Le calcul change lorsque le coût total du cycle de vie est pris en compte. Un corps de vanne 316 dans un service contenant du chlorure peut durer 15 à 20 ans avec un entretien minimal, alors qu'un équivalent 304 nécessiterait un remplacement ou un nouveau revêtement dans un délai de 3 à 5 ans. Dans les applications offshore, pharmaceutiques ou de traitement chimique, le coût d'installation à lui seul (qui peut être 5 à 10 fois supérieur au coût des matériaux pour les applications sous-marines ou en espace confiné) rend la prime de qualité initiale insignifiante par rapport au coût d'un remplacement précoce.

Les conseils pratiques sont simples : ne remplacez pas 304 par 316 pour réduire les coûts initiaux sans évaluer minutieusement l’environnement opérationnel. Les économies réalisées survivent rarement au premier contact avec un environnement de service corrosif.

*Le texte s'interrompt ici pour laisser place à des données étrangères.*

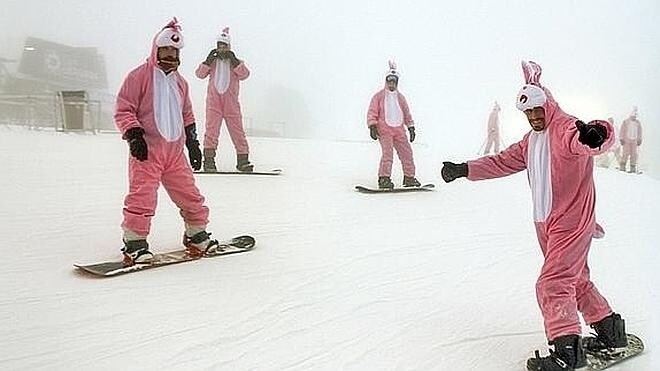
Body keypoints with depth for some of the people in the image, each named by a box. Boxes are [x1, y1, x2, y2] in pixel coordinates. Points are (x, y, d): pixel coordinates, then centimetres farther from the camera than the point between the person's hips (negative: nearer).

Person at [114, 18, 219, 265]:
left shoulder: (179, 82, 18)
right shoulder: (140, 76, -1)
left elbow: (187, 115, 26)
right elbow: (123, 110, -3)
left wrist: (192, 142, 19)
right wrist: (134, 135, -15)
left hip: (175, 152, 6)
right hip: (147, 151, -5)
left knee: (190, 195, 8)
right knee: (142, 197, -13)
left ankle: (196, 235, 23)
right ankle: (134, 243, -1)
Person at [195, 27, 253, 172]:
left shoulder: (236, 62, 13)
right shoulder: (212, 61, 14)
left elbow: (244, 74, -5)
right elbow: (200, 74, 1)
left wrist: (234, 61, -13)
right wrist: (208, 60, -9)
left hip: (231, 103, 0)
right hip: (213, 102, 0)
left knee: (237, 130, 1)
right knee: (211, 129, -8)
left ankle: (243, 160, 8)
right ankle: (209, 160, -6)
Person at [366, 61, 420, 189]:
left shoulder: (400, 97, 17)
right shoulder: (379, 96, 3)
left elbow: (407, 113, 22)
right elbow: (372, 112, -1)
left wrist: (411, 127, 16)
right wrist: (372, 127, -12)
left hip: (399, 130, 5)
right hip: (384, 130, -5)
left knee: (407, 152, 2)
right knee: (387, 152, -19)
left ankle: (409, 177, 14)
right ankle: (384, 178, -14)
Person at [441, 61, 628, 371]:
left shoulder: (566, 130, -16)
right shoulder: (531, 140, 12)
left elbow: (604, 137, -35)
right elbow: (503, 162, 18)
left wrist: (594, 134, -60)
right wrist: (464, 169, 11)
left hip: (571, 223, -10)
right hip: (546, 224, 10)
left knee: (552, 285, -13)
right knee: (575, 280, 20)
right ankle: (610, 332, 35)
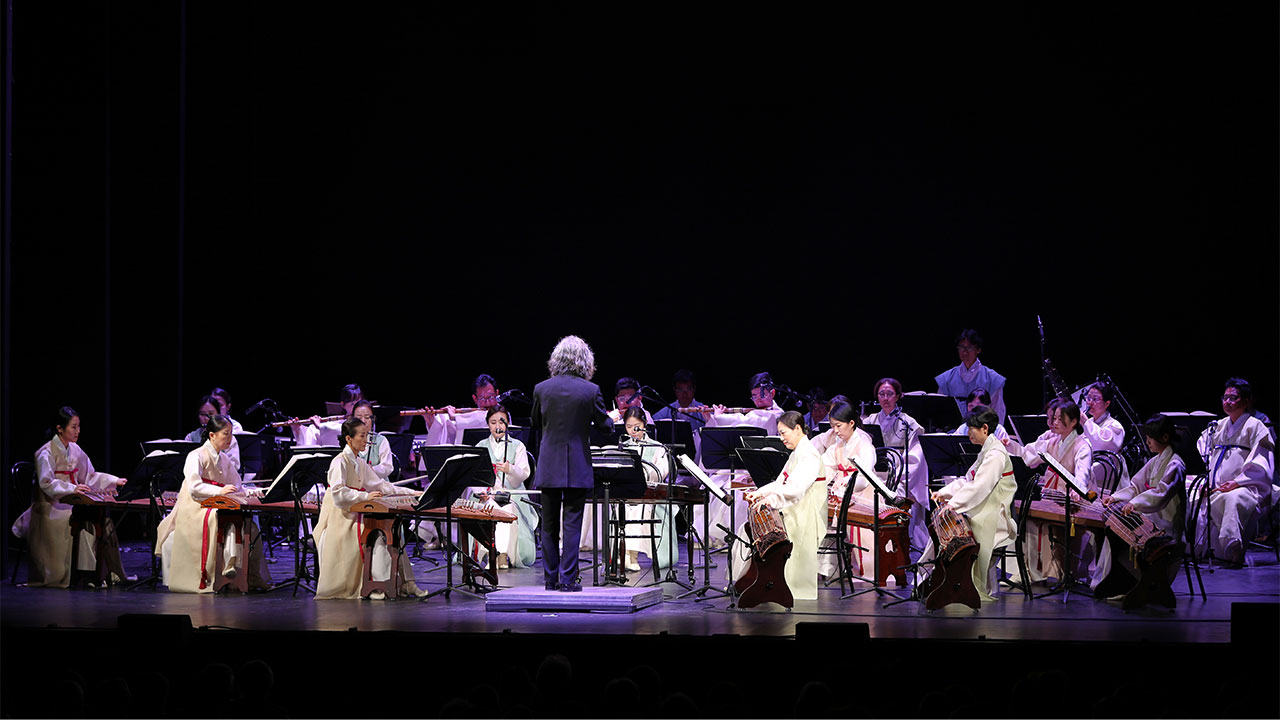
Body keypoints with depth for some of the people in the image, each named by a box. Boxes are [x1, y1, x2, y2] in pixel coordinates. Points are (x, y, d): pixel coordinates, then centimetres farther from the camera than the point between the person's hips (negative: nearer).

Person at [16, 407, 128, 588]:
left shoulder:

Comment choisir entre les pièces forgées en acier inoxydable 304 et 316

Lorsque vous spécifiez des pièces forgées en acier inoxydable pour un projet, répondez à ces questions dans l'ordre pour arriver à la nuance correcte.

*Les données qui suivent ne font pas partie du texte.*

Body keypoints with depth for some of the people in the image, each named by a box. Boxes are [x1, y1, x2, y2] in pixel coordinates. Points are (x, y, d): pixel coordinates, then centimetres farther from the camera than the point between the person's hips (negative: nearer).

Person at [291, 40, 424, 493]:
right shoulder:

  1. Quelle est la concentration de chlorure dans le procédé ou l’environnement ? Si les niveaux de chlorure dépassent 200 ppm, ou si la pièce sera exposée à l'eau de mer, à des sels de déglaçage ou à des produits chimiques de nettoyage chlorés, précisez 316.
  2. Quels acides ou produits chimiques entreront en contact avec la surface ? Si des acides halogénures, de l'acide sulfurique à une concentration supérieure à 10 % ou de l'acide phosphorique sont impliqués, le 316 est le choix le plus sûr.
  3. Quelles sont les températures de fonctionnement ? Pour un service soutenu au-dessus de 400°C, le 316 offre une meilleure résistance au fluage. Pour le service cryogénique, les deux qualités fonctionnent bien en raison de leur structure austénitique et de l'absence de transition ductile à fragile.
  4. Les pièces forgées seront-elles soudées ? Si oui, envisagez le 304L ou le 316L pour éviter la sensibilisation dans la zone affectée par la chaleur.
  5. Quelles sont les exigences réglementaires ou du code de l’industrie ? Les spécifications ASME, ASTM et API peuvent imposer des qualités spécifiques pour les pièces forgées en acier inoxydable sous pression dans des catégories de services définies. Vérifiez toujours les codes applicables avant de finaliser la sélection des notes.
  6. Si aucune des réponses ci-dessus ne s'applique , 304 est le choix par défaut techniquement solide et économiquement raisonnable pour la grande majorité des applications industrielles générales, architecturales et de transformation des aliments.

En cas de doute, il vaut la peine de consulter votre fournisseur de pièces forgées dès le début de la phase de conception. Les producteurs réputés de pièces forgées en acier inoxydable peuvent vous conseiller sur la sélection des nuances, les données de test provenant d'environnements de service comparables et toute option de double certification qui pourrait offrir de la flexibilité sans augmenter les coûts d'approvisionnement.

Résumé : 304 contre 316 en un coup d'œil

Facteur 304 316
Teneur en molybdène Aucun 2 à 3 %
Résistance aux chlorures Modéré Élevé
Résistance aux acides Bon Supérieure
Élevé-temp performance Bon Meilleure résistance au fluage
Résistance à la traction / limite d'élasticité Équivalent Équivalent
Forgeabilité Un peu plus facile Contrainte d'écoulement légèrement plus élevée
Coût du matériel Inférieur 20 à 40 % plus élevé
Idéal pour Industriel général, alimentaire, architecture Marine, chimique, pharmaceutique
Tableau 3 : Comparaison côte à côte de l'acier inoxydable 304 et 316 selon les principaux facteurs de sélection

Le choix entre l'acier inoxydable 304 et 316, que ce soit pour les plaques, les barres, les tuyaux ou les pièces forgées en acier inoxydable, dépend en fin de compte de la sévérité corrosive de l'environnement de service. Pour la plupart des applications, le 304 est le bon grade. Pour toute application impliquant une exposition significative au chlorure, aux acides ou aux agents de nettoyage agressifs, le 316 vaut chaque centime de la prime. Faire ce bon choix dès la phase de conception est beaucoup moins coûteux que de faire face à des défaillances prématurées dues à la corrosion sur le terrain.